The design will be suitable for diseases for which treatments are given repeatedly and follow-up is not long term. For example, it has been used for the treatment of febrile neutropenia and sickle-cell crises. It will be unsuitable in some settings: where long-term follow-up is required (particularly for economic evaluations), where the effectiveness of treatment depends on whether and how much it has previously been received (such as where the intervention is educational) or where a period of treatment and follow-up would mean patients are no longer eligible (for example where the primary outcome measure represents a move into a different disease state). Re-randomisation would be unsuitable for treatment of cancers when prolonged follow-up is required or when a procedure can only occur once, such as appendicectomy.
When patients require regular repeated treatments and outcomes are relatively short term, re-randomisation may inject extra numbers without having to compromise on other aspects of the design. If the majority of patients are randomised on multiple occasions then the analysis can be based on within-patient comparisons, potentially gaining much efficiency [18].

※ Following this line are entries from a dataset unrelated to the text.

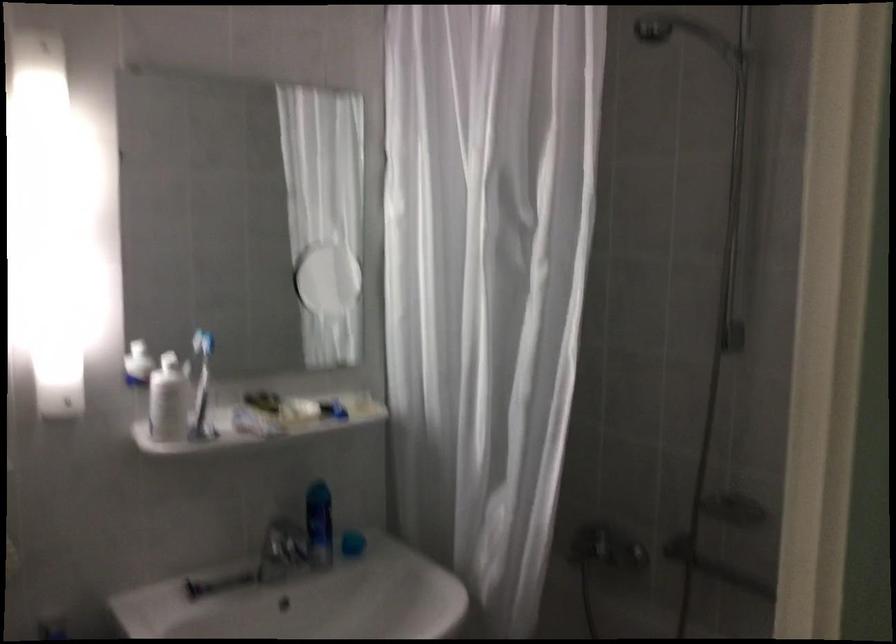
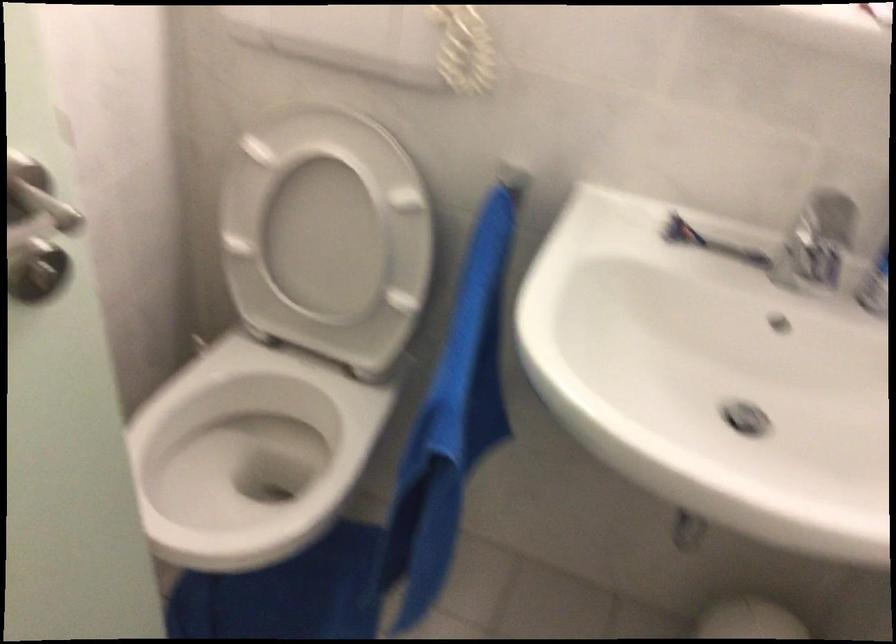
The first image is from the beginning of the video and the second image is from the end. How did the camera likely rotate when shooting the video?

The rotation direction of the camera is left-down.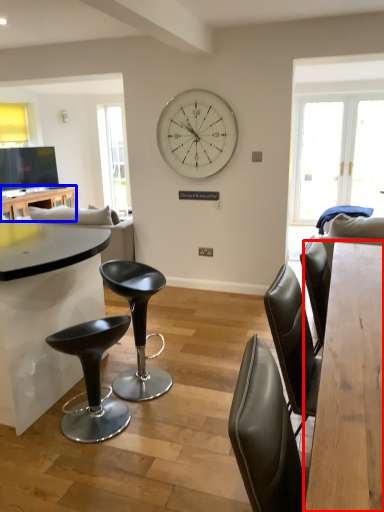
Question: Which object appears closest to the camera in this image, table (highlighted by a red box) or table (highlighted by a blue box)?

Choices:
 (A) table
 (B) table

Answer: (A)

Using external information
A treatment that works in one category of a broadly defined disease may work in related categories. That is, it is plausible that a treatment that works well in one specific disease category would have similar effects in another, even if it is unlikely that the effect will be exactly the same. Chemoradiotherapy is effective in three squamous cell carcinomas: head and neck, cervical and anal. It is therefore plausible that it would be effective in penile and vulval cancer, which are also squamous cell cancers but have far smaller patient populations. This may bolster the choice to relax α in that there is a precedent for the treatment working in closely related conditions, as it would be unlikely to have seen false positives in head and neck, cervical and anal cancer.
The notion of borrowed external information is particularly relevant for considering adverse events that are rare or only appear in the long term. Trials are rarely sized to specifically assess adverse events but it is critical that they are considered. If a treatment is indicated for other conditions then its adverse effects may already be reasonable well characterised, unless there are expected interactions with this specific patient group or another treatment with which the treatment under scrutiny has not previously been combined. In such a setting, a trial may be regarded as verifying the adverse-effect profile of treatment rather than demonstrating them for the first time.

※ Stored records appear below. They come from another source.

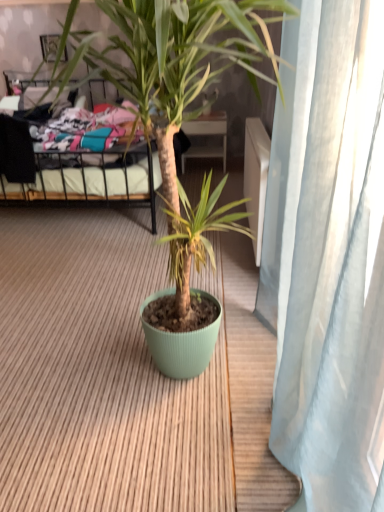
The height and width of the screenshot is (512, 384). Identify the location of vacant space underneath matte green pot at center (from a real-world perspective). (x=141, y=365).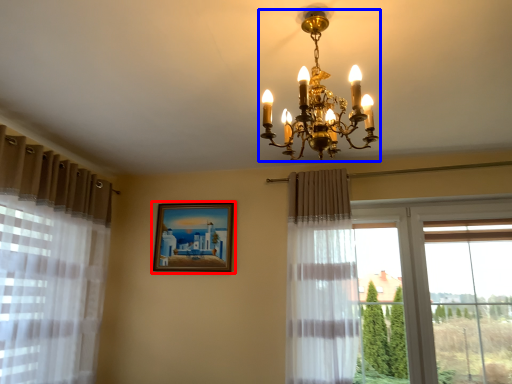
Question: Which point is closer to the camera, picture frame (highlighted by a red box) or lamp (highlighted by a blue box)?

Choices:
 (A) picture frame
 (B) lamp

Answer: (B)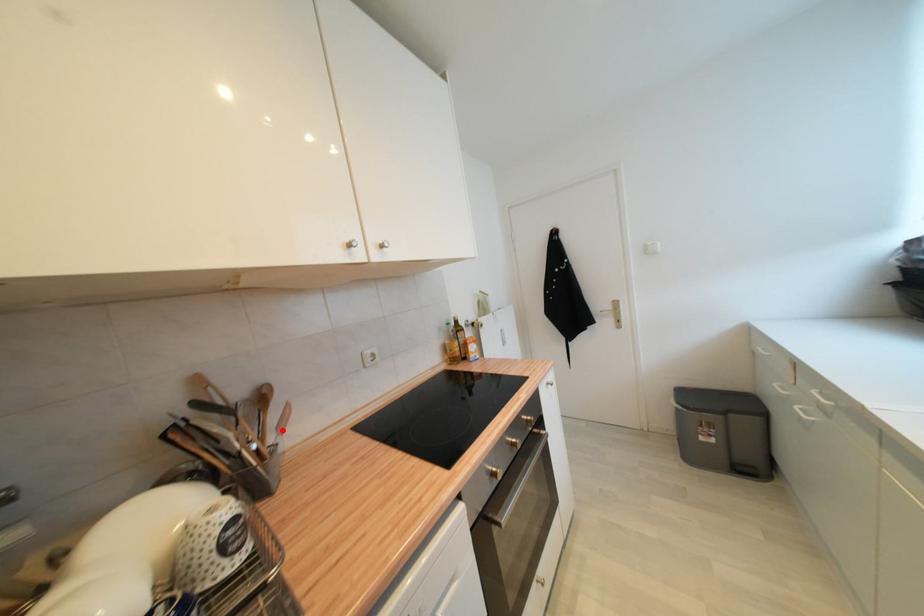
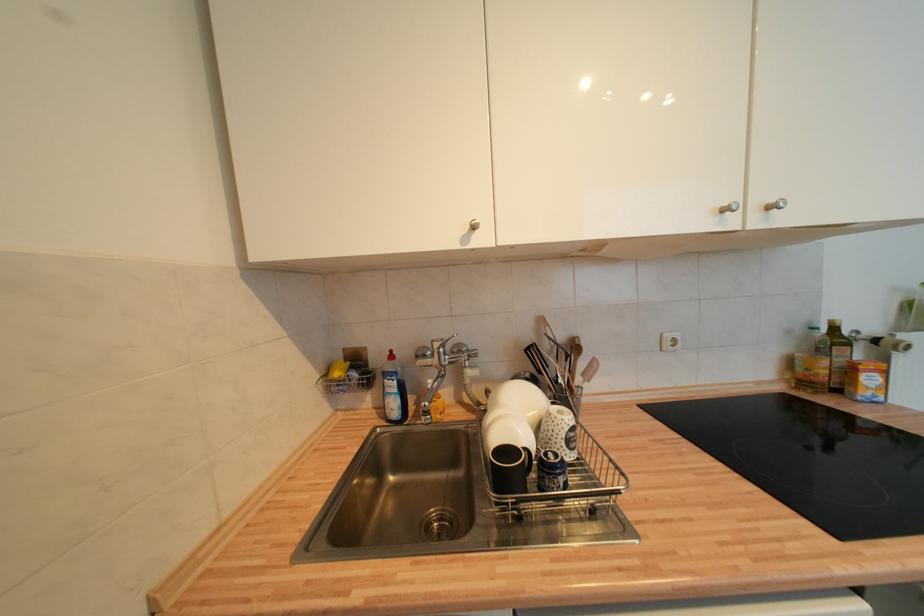
The point at the highlighted location is marked in the first image. Where is the corresponding point in the second image?

(588, 377)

External information on covariate effects can be particularly useful if the sample size will be calculated allowing for covariate effects.
Using external information does not impact on the research question, rather the information that will be brought to bear on that question. We do not aim here to prescribe how external information should be borrowed. However, Bayesian approaches lend themselves naturally to this problem and have been well explored [19]; formal frequentist approaches have been less well explored.